## WHAT THE EXERCISE ASKS
Retype each line of the material below word for word; pictures stay out.

## DATASET EXCERPT
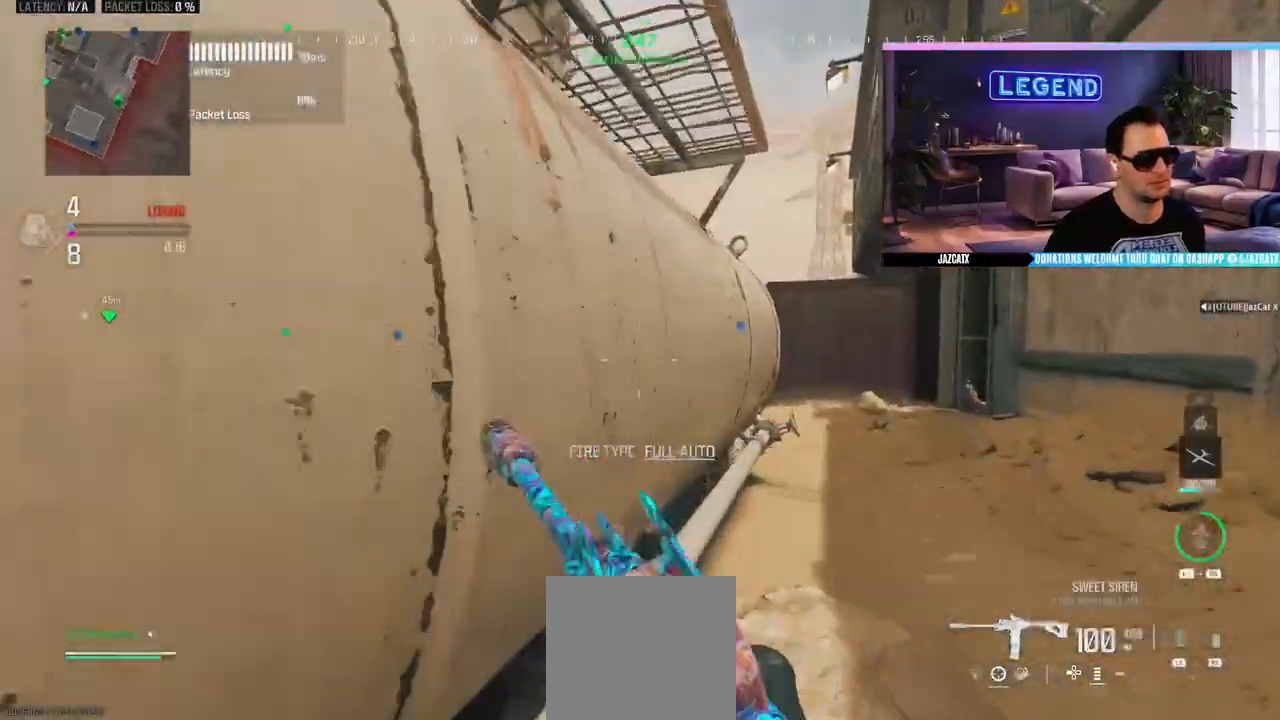
{"buttons": ["L3"], "left_stick": "up", "right_stick": "center", "events": [[17, "SQUARE", "up"], [50, "L1", "down"], [50, "L3", "up"], [50, "left_stick", "up-right"], [67, "L1", "up"], [167, "right_stick", "left"], [183, "left_stick", "down-right"], [367, "left_stick", "up-left"], [400, "right_stick", "center"], [417, "L3", "down"], [500, "left_stick", "up"]]}
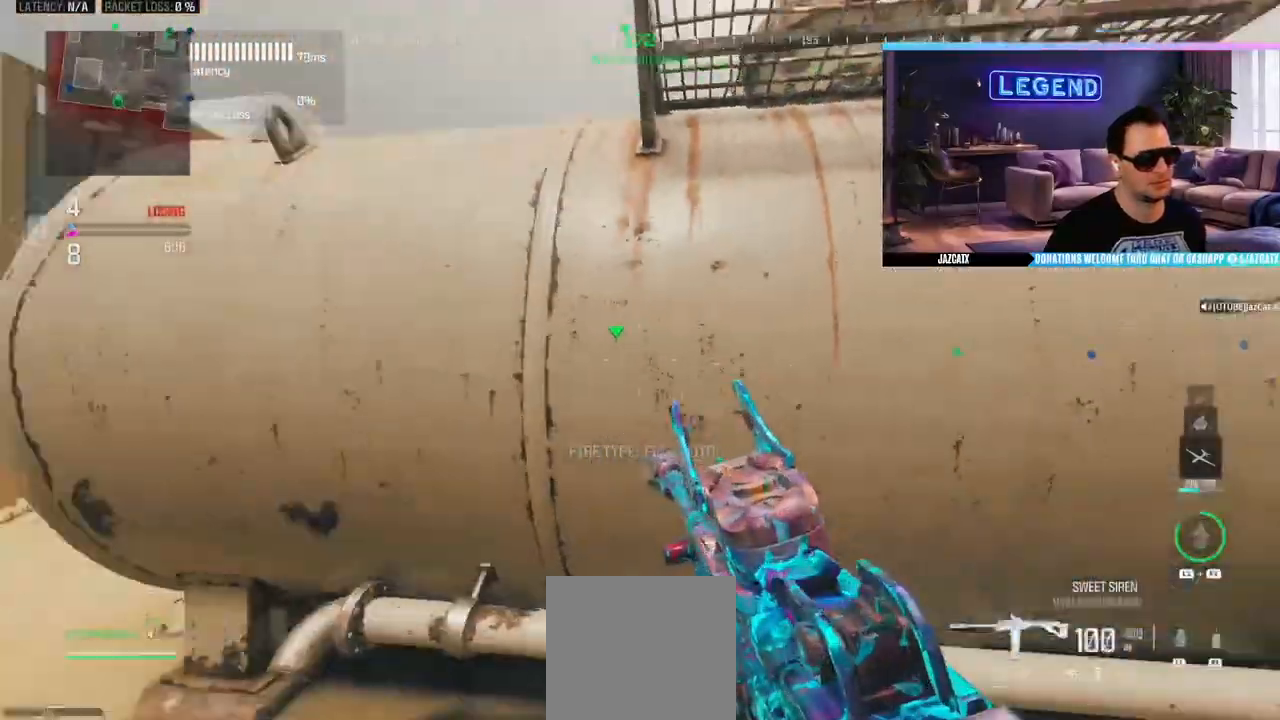
{"buttons": [], "left_stick": "up-right", "right_stick": "center", "events": [[50, "L3", "up"], [67, "CIRCLE", "down"], [100, "left_stick", "up-right"], [133, "L3", "down"], [167, "CIRCLE", "up"], [217, "CIRCLE", "down"], [233, "L3", "up"], [483, "CIRCLE", "up"]]}
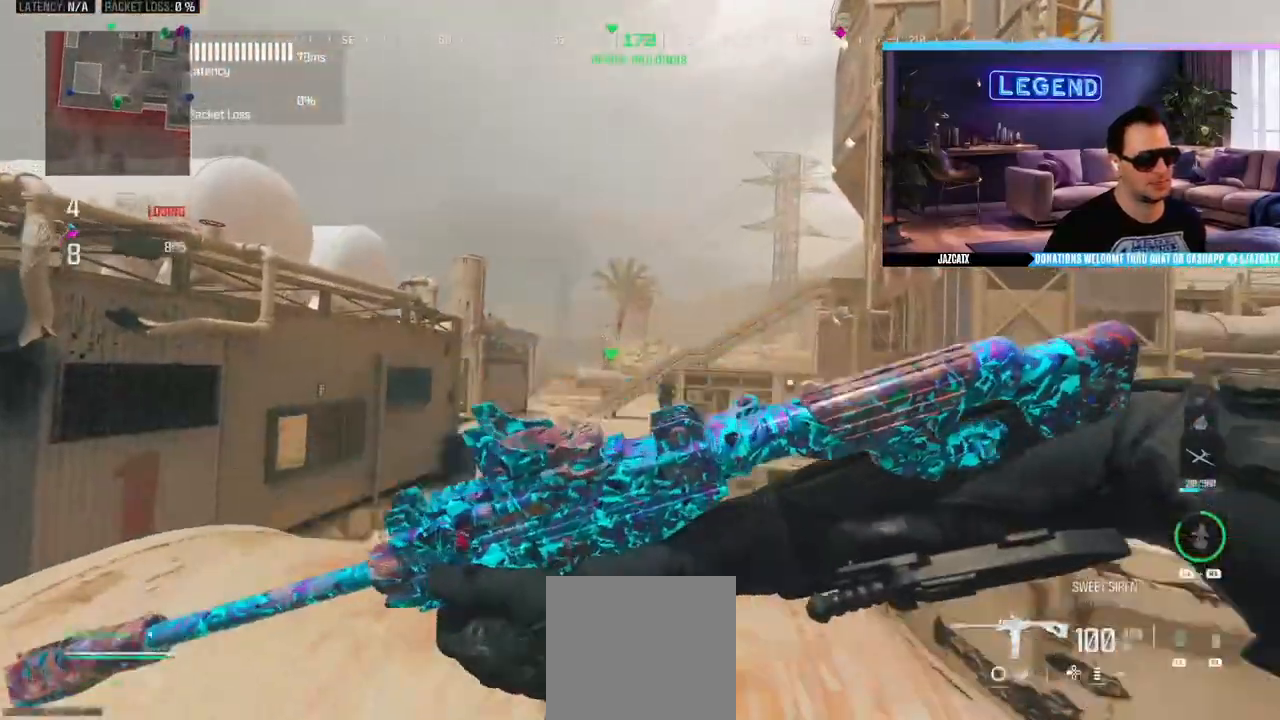
{"buttons": ["L2"], "left_stick": "center", "right_stick": "down", "events": [[167, "left_stick", "down-right"], [267, "L2", "down"], [267, "right_stick", "down"], [433, "left_stick", "center"]]}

## ANSWER TO THIS PROBLEM
{"buttons": ["L3"], "left_stick": "up", "right_stick": "center", "events": [[17, "SQUARE", "up"], [50, "L1", "down"], [50, "L3", "up"], [50, "left_stick", "up-right"], [67, "L1", "up"], [167, "right_stick", "left"], [183, "left_stick", "down-right"], [367, "left_stick", "up-left"], [400, "right_stick", "center"], [417, "L3", "down"], [500, "left_stick", "up"]]}
{"buttons": [], "left_stick": "up-right", "right_stick": "center", "events": [[50, "L3", "up"], [67, "CIRCLE", "down"], [100, "left_stick", "up-right"], [133, "L3", "down"], [167, "CIRCLE", "up"], [217, "CIRCLE", "down"], [233, "L3", "up"], [483, "CIRCLE", "up"]]}
{"buttons": ["L2"], "left_stick": "center", "right_stick": "down", "events": [[167, "left_stick", "down-right"], [267, "L2", "down"], [267, "right_stick", "down"], [433, "left_stick", "center"]]}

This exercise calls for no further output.